Tal como muitas pessoas, preocupa-me a erosão da capacidade humana de agir e a concentração de poder nas mãos de poucas grandes organizações. Quando tratamos a IA como algo mágico, em vez de a compreendermos como sistemas criados por indivíduos com objetivos e preconceitos específicos, tornamo-nos consumidores passivos em vez de utilizadores conscientes. O risco não é apenas que a IA cometa erros, mas que deixemos de pensar por nós próprios. Preocupa-me também a perda de um terreno comum para o discurso democrático, quando cada um pode gerar a sua versão conveniente da realidade; e o modo como a “automação” e os “sistemas inteligentes” podem ser usados como desculpa conveniente para exploração política e económica.

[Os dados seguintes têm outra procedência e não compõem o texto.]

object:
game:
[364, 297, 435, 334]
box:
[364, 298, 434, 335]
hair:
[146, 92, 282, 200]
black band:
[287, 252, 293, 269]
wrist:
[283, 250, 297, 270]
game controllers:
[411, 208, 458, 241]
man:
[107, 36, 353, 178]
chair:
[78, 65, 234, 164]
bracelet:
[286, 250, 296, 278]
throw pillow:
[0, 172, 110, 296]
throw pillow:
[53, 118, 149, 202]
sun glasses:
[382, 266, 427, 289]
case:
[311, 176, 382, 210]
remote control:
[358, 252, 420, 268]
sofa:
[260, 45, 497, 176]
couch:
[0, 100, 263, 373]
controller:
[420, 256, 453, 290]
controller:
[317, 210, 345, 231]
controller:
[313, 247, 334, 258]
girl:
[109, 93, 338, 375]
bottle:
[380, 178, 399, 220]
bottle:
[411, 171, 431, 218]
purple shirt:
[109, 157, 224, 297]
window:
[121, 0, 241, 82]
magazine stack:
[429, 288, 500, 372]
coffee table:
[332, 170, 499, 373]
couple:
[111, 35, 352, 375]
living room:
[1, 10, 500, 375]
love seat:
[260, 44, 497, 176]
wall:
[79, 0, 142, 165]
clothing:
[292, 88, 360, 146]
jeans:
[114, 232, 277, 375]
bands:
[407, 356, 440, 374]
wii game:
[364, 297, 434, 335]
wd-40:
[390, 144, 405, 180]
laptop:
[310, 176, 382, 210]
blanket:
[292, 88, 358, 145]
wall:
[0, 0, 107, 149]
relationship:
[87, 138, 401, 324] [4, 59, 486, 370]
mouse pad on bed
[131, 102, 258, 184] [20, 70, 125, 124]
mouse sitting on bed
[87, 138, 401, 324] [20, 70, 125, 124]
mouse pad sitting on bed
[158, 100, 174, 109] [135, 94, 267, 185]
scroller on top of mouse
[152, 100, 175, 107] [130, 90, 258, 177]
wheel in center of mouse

“Na IA Generativa preocupa-me a erosão da capacidade humana de agir e a concentração de poder nas mãos de poucas grandes organizações”
Colabora frequentemente com escolas, universidades e empresas. Que diferenças nota nas conversas sobre IA entre o meio académico e o mundo empresarial?

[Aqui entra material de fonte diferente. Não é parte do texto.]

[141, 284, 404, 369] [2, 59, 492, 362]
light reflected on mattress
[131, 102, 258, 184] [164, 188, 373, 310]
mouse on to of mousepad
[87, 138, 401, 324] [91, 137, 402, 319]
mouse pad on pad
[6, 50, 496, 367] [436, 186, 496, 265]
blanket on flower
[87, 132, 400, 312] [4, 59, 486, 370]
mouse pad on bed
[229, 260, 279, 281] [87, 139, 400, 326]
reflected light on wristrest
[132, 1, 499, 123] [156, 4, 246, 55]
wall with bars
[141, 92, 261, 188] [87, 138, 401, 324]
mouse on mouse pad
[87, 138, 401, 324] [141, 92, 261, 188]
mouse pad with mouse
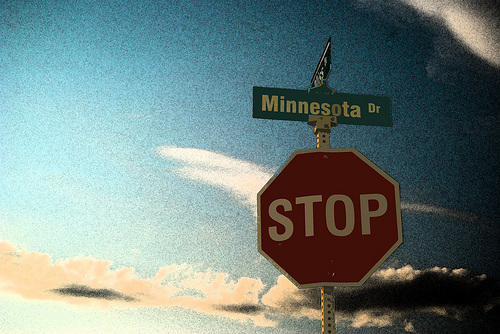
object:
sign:
[256, 148, 404, 290]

As instituições académicas estão a lidar com questões fundamentais sobre aprendizagem, conhecimento e desenvolvimento humano, o que conduz a conversas mais ricas sobre o significado da IA para o florescimento humano. Todavia, podem ser lentas a agir e, por vezes, ficam presas em debates demasiado abstratos. As empresas, por outro lado, estão mais focadas em aplicações práticas e implementação rápida, o que pode gerar experimentação valiosa, mas por vezes sem atenção suficiente às dimensões humanas e éticas. As conversas mais produtivas acontecem quando juntamos estas perspetivas — o rigor académico sobre o que importa com a urgência empresarial de fazer acontecer.
“O risco não é apenas que a IA cometa erros, mas que deixemos de pensar por nós próprios.”

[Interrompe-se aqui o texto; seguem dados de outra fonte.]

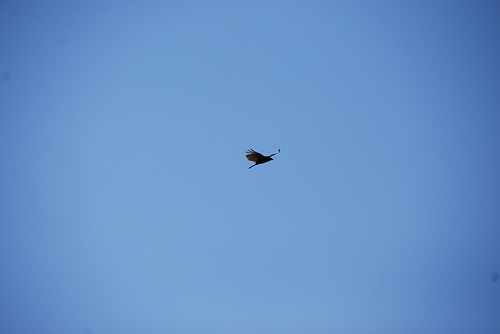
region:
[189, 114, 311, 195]
an airplane in the sky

O que o entusiasma mais — e o que o preocupa mais — no futuro próximo da inteligência artificial?
Quanto mais criamos sistemas “inteligentes”, mais somos obrigados a refletir com precisão sobre a nossa própria inteligência e singularidade. Estou muito entusiasmado com a possibilidade de a IA nos ajudar a pensar mais profundamente e não apenas mais depressa — ferramentas que ampliem a criatividade humana, nos ajudem a explorar ideias que não conseguiríamos sozinhos e permitam a mais pessoas envolverem-se com problemas complexos. Da mesma forma, preocupa-me o oposto: utilizações da IA que nos tornem intelectualmente preguiçosos, que concentrem poder de formas que diminuem a ação humana e que sejam tratadas como substitutos e não complementos da sabedoria humana. As máquinas superinteligentes preocupam-me menos. Não penso que um dia “acordem” e decidam dominar o mundo; o que me preocupa é o que as pessoas por detrás delas estão a fazer.
“Quanto mais criamos sistemas ‘inteligentes’, mais somos obrigados a refletir com precisão sobre a nossa própria inteligência e singularidade.”